• _What you will do_
Locate the word "added" in the data below, then copy every line that holds it.

• _Given entries_
——
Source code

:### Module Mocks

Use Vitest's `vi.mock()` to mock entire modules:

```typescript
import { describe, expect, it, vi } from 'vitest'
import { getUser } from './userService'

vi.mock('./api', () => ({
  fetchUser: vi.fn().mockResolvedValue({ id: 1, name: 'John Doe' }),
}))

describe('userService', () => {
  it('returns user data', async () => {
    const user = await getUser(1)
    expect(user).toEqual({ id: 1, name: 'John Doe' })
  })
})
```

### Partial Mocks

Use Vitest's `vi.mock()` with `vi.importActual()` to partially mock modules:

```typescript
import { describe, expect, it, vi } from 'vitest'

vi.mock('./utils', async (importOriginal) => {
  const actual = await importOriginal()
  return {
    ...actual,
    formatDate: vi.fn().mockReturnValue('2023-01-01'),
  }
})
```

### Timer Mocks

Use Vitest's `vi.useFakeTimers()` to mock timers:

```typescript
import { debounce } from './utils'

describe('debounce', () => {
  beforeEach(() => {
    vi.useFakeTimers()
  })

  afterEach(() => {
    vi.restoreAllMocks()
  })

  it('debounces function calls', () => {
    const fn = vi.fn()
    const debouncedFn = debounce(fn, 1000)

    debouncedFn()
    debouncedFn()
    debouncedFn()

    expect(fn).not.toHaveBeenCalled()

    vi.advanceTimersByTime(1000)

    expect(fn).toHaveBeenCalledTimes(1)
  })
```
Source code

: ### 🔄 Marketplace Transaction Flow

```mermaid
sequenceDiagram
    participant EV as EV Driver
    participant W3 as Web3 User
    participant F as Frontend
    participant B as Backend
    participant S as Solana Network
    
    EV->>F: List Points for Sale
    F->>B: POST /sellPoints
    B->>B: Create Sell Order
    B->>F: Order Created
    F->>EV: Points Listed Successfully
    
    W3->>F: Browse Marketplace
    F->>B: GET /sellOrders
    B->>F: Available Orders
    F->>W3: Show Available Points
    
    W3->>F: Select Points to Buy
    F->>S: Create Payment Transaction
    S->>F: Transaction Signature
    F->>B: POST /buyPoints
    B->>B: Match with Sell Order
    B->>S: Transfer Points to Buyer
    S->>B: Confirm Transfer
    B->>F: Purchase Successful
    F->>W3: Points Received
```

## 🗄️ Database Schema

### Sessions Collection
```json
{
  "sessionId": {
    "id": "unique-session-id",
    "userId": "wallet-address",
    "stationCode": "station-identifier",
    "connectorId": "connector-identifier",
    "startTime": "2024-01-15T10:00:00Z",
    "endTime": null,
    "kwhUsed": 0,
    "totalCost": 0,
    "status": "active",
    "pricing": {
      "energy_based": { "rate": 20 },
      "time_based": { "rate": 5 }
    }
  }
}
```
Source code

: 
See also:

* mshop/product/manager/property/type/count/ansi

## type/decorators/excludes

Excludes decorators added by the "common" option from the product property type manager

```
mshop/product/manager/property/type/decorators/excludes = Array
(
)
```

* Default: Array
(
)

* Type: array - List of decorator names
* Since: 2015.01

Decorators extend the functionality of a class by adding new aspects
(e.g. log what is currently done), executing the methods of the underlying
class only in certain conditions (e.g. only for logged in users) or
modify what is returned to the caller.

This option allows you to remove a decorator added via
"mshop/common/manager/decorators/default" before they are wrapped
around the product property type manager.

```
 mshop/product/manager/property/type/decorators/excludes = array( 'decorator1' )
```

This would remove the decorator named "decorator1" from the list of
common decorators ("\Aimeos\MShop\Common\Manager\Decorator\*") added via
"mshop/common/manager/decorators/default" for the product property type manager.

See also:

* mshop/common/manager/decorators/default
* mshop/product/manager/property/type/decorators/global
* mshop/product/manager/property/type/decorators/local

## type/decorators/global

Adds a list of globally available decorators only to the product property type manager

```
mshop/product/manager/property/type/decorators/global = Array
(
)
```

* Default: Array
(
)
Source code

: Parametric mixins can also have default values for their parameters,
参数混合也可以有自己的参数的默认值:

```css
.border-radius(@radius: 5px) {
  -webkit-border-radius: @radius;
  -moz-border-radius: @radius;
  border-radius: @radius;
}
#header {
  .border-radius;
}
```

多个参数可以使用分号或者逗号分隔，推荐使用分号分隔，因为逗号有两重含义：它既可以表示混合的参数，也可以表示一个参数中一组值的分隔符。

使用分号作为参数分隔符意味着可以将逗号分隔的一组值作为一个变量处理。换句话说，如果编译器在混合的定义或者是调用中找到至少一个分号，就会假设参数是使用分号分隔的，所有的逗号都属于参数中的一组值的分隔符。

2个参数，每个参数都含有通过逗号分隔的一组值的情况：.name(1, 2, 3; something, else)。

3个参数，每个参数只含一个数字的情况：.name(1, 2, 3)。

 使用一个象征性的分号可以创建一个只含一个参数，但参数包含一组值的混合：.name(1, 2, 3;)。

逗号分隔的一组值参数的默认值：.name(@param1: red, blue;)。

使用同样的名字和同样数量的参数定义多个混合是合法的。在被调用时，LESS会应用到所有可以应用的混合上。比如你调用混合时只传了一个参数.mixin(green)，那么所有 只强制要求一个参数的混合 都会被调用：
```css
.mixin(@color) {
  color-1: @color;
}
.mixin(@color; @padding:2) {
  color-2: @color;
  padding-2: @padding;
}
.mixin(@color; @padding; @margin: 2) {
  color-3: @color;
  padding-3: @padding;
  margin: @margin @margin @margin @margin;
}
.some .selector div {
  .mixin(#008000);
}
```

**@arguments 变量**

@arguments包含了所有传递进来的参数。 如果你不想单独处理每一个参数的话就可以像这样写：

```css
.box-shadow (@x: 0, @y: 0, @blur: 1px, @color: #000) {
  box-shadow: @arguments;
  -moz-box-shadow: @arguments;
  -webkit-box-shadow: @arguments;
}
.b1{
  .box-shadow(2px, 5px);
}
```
——
• _Solution to this task_
Excludes decorators added by the "common" option from the product property type manager
This option allows you to remove a decorator added via
common decorators ("\Aimeos\MShop\Common\Manager\Decorator\*") added via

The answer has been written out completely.